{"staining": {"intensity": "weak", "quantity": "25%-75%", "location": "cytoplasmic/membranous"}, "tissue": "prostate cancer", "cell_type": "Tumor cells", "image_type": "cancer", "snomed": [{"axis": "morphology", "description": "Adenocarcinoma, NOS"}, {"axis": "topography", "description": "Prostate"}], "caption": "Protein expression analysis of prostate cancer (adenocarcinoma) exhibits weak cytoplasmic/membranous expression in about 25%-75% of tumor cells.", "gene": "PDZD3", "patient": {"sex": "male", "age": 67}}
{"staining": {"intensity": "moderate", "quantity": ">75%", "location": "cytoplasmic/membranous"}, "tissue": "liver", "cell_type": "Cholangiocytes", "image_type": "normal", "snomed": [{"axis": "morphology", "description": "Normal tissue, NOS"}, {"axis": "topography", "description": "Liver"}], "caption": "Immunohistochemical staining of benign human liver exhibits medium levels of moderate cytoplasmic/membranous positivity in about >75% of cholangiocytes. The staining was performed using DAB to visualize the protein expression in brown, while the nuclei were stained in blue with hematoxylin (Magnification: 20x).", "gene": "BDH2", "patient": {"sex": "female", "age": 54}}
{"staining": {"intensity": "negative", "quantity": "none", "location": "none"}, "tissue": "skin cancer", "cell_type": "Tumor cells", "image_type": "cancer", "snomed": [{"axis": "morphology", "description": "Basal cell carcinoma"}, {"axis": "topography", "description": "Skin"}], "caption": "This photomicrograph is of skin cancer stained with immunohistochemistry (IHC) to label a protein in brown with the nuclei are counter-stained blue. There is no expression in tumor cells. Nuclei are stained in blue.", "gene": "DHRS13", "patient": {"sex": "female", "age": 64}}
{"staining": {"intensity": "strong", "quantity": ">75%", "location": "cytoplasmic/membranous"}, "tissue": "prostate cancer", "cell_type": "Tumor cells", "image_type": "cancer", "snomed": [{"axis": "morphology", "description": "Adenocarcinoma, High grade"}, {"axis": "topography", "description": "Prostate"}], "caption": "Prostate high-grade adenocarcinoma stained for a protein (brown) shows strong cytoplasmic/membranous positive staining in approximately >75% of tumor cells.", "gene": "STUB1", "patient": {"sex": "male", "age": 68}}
++++++++
### Exercise description
The material above must be returned word for word, complete.

### Output below
{"staining": {"intensity": "weak", "quantity": "25%-75%", "location": "cytoplasmic/membranous"}, "tissue": "prostate cancer", "cell_type": "Tumor cells", "image_type": "cancer", "snomed": [{"axis": "morphology", "description": "Adenocarcinoma, NOS"}, {"axis": "topography", "description": "Prostate"}], "caption": "Protein expression analysis of prostate cancer (adenocarcinoma) exhibits weak cytoplasmic/membranous expression in about 25%-75% of tumor cells.", "gene": "PDZD3", "patient": {"sex": "male", "age": 67}}
{"staining": {"intensity": "moderate", "quantity": ">75%", "location": "cytoplasmic/membranous"}, "tissue": "liver", "cell_type": "Cholangiocytes", "image_type": "normal", "snomed": [{"axis": "morphology", "description": "Normal tissue, NOS"}, {"axis": "topography", "description": "Liver"}], "caption": "Immunohistochemical staining of benign human liver exhibits medium levels of moderate cytoplasmic/membranous positivity in about >75% of cholangiocytes. The staining was performed using DAB to visualize the protein expression in brown, while the nuclei were stained in blue with hematoxylin (Magnification: 20x).", "gene": "BDH2", "patient": {"sex": "female", "age": 54}}
{"staining": {"intensity": "negative", "quantity": "none", "location": "none"}, "tissue": "skin cancer", "cell_type": "Tumor cells", "image_type": "cancer", "snomed": [{"axis": "morphology", "description": "Basal cell carcinoma"}, {"axis": "topography", "description": "Skin"}], "caption": "This photomicrograph is of skin cancer stained with immunohistochemistry (IHC) to label a protein in brown with the nuclei are counter-stained blue. There is no expression in tumor cells. Nuclei are stained in blue.", "gene": "DHRS13", "patient": {"sex": "female", "age": 64}}
{"staining": {"intensity": "strong", "quantity": ">75%", "location": "cytoplasmic/membranous"}, "tissue": "prostate cancer", "cell_type": "Tumor cells", "image_type": "cancer", "snomed": [{"axis": "morphology", "description": "Adenocarcinoma, High grade"}, {"axis": "topography", "description": "Prostate"}], "caption": "Prostate high-grade adenocarcinoma stained for a protein (brown) shows strong cytoplasmic/membranous positive staining in approximately >75% of tumor cells.", "gene": "STUB1", "patient": {"sex": "male", "age": 68}}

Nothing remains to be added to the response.